I don't write much about war, because strangely enough it doesn't interest me. I also don't know that much about the mechanics of war. (Arguably I don't know that much about most of what I write, but I do try to be accurate and I do try to write about higher politics rather than tittle-tattle, which I am sure cannot be said for some bloggers out there - Guido and Dale are you listening?) I sometimes descend as all bloggers do, into under-researched rant and get bogged down in detail but I do try my best within my time constraints and energy, I promise you that. (You might have guessed this is going to be a reflective post)
Anyway, back on topic, what I do know about war is that essentially it is about the battle for resources - in other words it stems from economics.

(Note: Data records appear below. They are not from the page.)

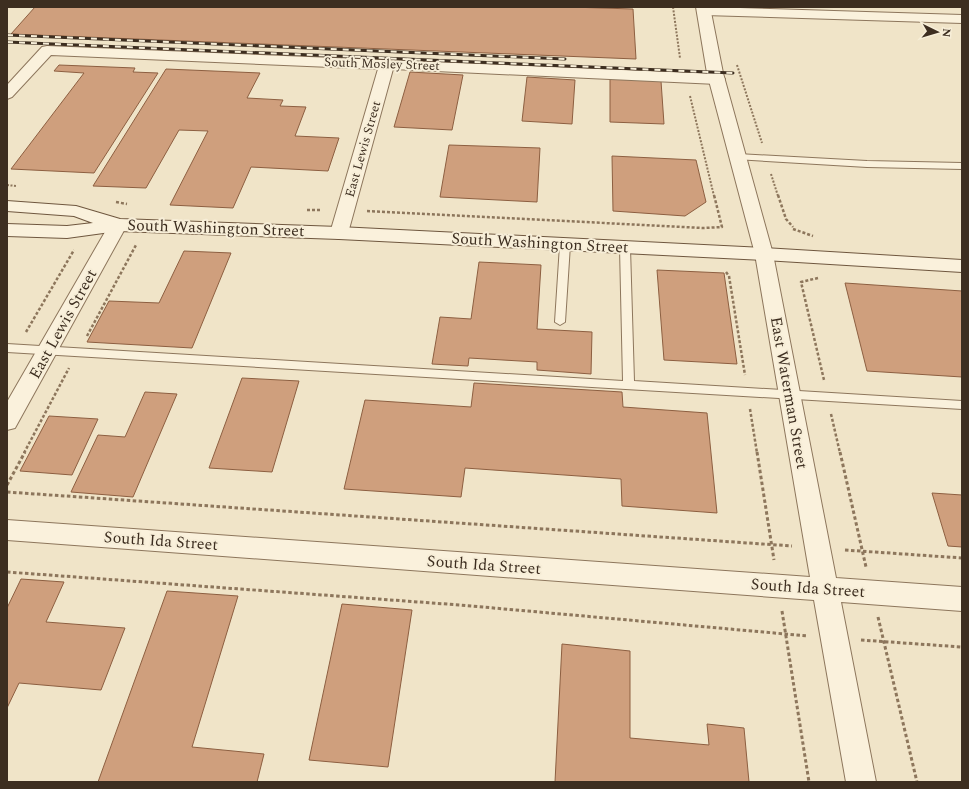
<svg xmlns="http://www.w3.org/2000/svg" width="969" height="789" font-family="Spectral,serif">
<style>
.building{fill:#cf9f7d;stroke:#8d5f41}
.lines{fill:none;stroke-linecap:round;stroke-linejoin:round}
.service-casing{stroke:#8d765c;stroke-width:2}
.minor-casing{stroke:#8d765c;stroke-width:2}
.tertiary-casing{stroke:#8d765c;stroke-width:2}
.secondary-casing{stroke:#6f573f;stroke-width:2}
.path-far2{stroke:#8d765c;stroke-width:2;stroke-dasharray:2 1.5;stroke-linecap:butt}
.path-far1{stroke:#8d765c;stroke-width:2.5;stroke-dasharray:3 2;stroke-linecap:butt}
.path{stroke:#8d765c;stroke-width:3;stroke-dasharray:3.5 2.5;stroke-linecap:butt}
.service{fill:#faf1dc;fill-rule:evenodd}
.minor{fill:#faf1dc;fill-rule:evenodd}
.tertiary{fill:#faf1dc;fill-rule:evenodd}
.secondary{fill:#faf1dc;fill-rule:evenodd}
.rail-casing{stroke:#3d2e20;stroke-width:3}
.rail{stroke:#f7eed8;stroke-width:2;stroke-dasharray:6;stroke-linecap:butt}
.labels{text-anchor:middle;dominant-baseline:central;stroke-width:4;stroke-linejoin:round;paint-order:stroke}
.far-street-label{font-size:13px;fill:#3d2e20;stroke:#f7eed8}
.street-label{font-size:16px;fill:#3d2e20;stroke:#f7eed8}
</style>
<rect width="100%" height="100%" fill="#f0e4c8"/>
<path class="building" d="M35,7H570L633,9L636,59L11,34Z
M59,65L135,68L133,72L158,73L94,173L11,169L84,73L54,71Z
M166,69L260,73L247,98L283,100L280,106L306,107L295,136L339,138L328,171L251,167L233,208L170,205L208,131L179,130L146,188L93,186Z
M410,72L463,75L452,130L394,127Z
M527,77L575,80L572,124L522,121Z
M610,78L661,81L664,124L610,122Z
M449,145L540,148L537,202L440,197Z
M612,156L696,160L706,202L685,216L613,211Z
M184,251L231,253L192,348L87,342L109,301L159,303Z
M479,262L541,265L537,329L592,332L591,374L537,370V362L469,358L468,366L432,364L440,317L471,319Z
M657,270L724,273L737,364L664,360Z
M845,283L962,291V377L867,371Z
M242,378L299,381L272,472L209,468Z
M474,383L622,392L623,407L707,413L717,513L622,506L621,479L465,468L461,497L344,489L365,400L471,407Z
M145,392L177,394L133,497L71,492L98,435L125,437Z
M49,416L98,419L72,475L20,471Z
M932,493L962,495V547L948,546Z
M21,579L64,582L46,622L125,628L101,690L19,683L7,708V608Z
M167,591L238,596L192,747L264,754L257,782H98Z
M342,604L412,610L388,767L309,760Z
M562,644L630,651V738L709,745L707,724L744,728L749,782H555Z"/>
<g class="lines">
<g class="service-casing">
<path id="service" d="M738,154L867,161L962,163V169L867,167L735,159L734,157L735,155Z
M565,242L570,245L565,322L560,325L555,322L560,245Z
M625,245L630,248L634,381L962,401V409L7,352V344L623,381L620,248Z"/>
</g>
<g class="minor-casing">
<path id="minor" d="M708,7L962,15V23L704,15L699,14L697,11L699,8Z
M47,46L717,74L722,76L725,79L722,82L717,84L393,69L348,233L346,237L339,239L332,237L330,233L378,69L51,55L12,97L7,99V85L42,47Z
M118,219L124,221L127,225L15,428L7,430V402L109,225L112,221Z
M764,248L771,250L773,254L836,578L962,587V611L841,602L876,782H846L814,600L7,540V520L810,577L755,254L757,250Z"/>
</g>
<g class="tertiary-casing">
<path id="tertiary" d="M696,7H710L723,73L773,254L771,258L764,260L757,258L755,254L707,73Z"/>
</g>
<g class="secondary-casing">
<path id="secondary" d="M7,201L76,206L120,219L339,227L764,248L962,260V272L764,260L339,239L118,231L67,238L7,236V224L67,226L93,223L74,216L7,211Z"/>
</g>
<path class="path-far2" d="M673,7L680,58
M737,65L762,143
M690,96L714,196
M771,174L778,196
M7,185L16,186"/>
<path class="path-far1" d="M778,195L786,219L793,227
M116,202L127,204
M307,210H322
M367,211L703,228L722,227L714,195
M793,229L813,236
M726,272L729,276L745,375
M818,278L801,282L824,380
M26,332L74,250
M87,336L136,245
M750,409L757,453
M831,414L840,453
M24,453L69,368"/>
<path class="path" d="M757,452L774,560
M840,452L866,567
M7,485L25,452
M7,492L792,546
M845,550L962,558
M7,572L460,605L808,636
M782,611L809,782
M878,617L917,782
M861,640L962,647"/>
<use href="#service" class="service"/>
<use href="#minor" class="minor"/>
<use href="#tertiary" class="tertiary"/>
<use href="#secondary" class="secondary"/>
<g class="rail-casing">
<path id="rail" d="M7,35L565,59
M7,42L733,73"/>
</g>
<use href="#rail" class="rail"/>
</g>
<g class="labels">
<g class="far-street-label">
<text transform="translate(382 64) rotate(2)">South Mosley Street</text>
<text transform="translate(363 149) rotate(-74)">East Lewis Street</text>
</g>
<g class="street-label">
<text transform="translate(216 228) rotate(2)">South Washington Street</text>
<text transform="translate(540 243) rotate(3)">South Washington Street</text>
<text transform="translate(63 324) rotate(-61)">East Lewis Street</text>
<text transform="translate(789 393) rotate(80)">East Waterman Street</text>
<text transform="translate(161 541) rotate(4)">South Ida Street</text>
<text transform="translate(484 565) rotate(4)">South Ida Street</text>
<text transform="translate(808 588) rotate(4)">South Ida Street</text>
</g>
</g>
<rect width="969" height="789" fill="none" stroke="#3d2e20" stroke-width="16"/>
<g transform="translate(937 32) rotate(95)" stroke="#f7eed8" stroke-width="3" paint-order="stroke">
<path d="M0-3L7 15L0 10L-7 15Z" fill="#3d2e20"/>
<text y="-6" font-size="11" font-weight="bold" text-anchor="middle" fill="#3d2e20">N</text>
</g>
</svg>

This is one reason why the EU (and institutions like it - the UN perhaps?) is so important, if we put aside the undemocratic nature of the appointed Commission (appointed at the insistence of nation states), it is essentially a body to sort economic disputes and stop the outbreak of trade wars and military hostilities within Europe - particurlarly involving Germany. In that sense it has been a great success and as the environment and international conflict becomes more difficult we will need the EU and other bodies more and more.
When we look at the environmental problems we face in the future, a lot of time is spent talking about climate change. The Right will rubbish it and the left will talk serious about emissions, energy production and consumption but do very little. I believe climate change is real (not least because I remember as a teenager being knee deep in snow - I don't need an expert to tell me it doesn't snow anymore and that this has happened in just 25 years), but in a way I think we are missing the real environmental problems ahead - that is enviromental degradation caused by over-use of resources rather than a hotter climate. We waste huge amounts of resources - we are literally using up the planet and food stocks from fish to crops are falling. Couple this with the drop in underground fresh water and we can see we are heading for big problems. The 20th century was about wars over oil and energy supplies, the 21st century wars will be about water and food - a far more frightening prospect.
It will start in the developing world with mass starvation - billions will die. The developed world will not be immune to deaths - but generally prices for food and water will soar but remain affordable as we cut back on all our luxury goods. None of this is going to be pretty. But my prediction is that the world population has to come down to about 1 billion from the 9 billion predicted for 2020. We either move to the Left and manage this decline sensibly by redistributing resources or we take the Right-wing view point and scramble for everything we can get. Sadly it seems in times of crisis the Right do quite well. The Left-wing perspective requires long-term thinking, the Right-wing perspective just requires the bigger guns. We will see what happens. I am not optimistic.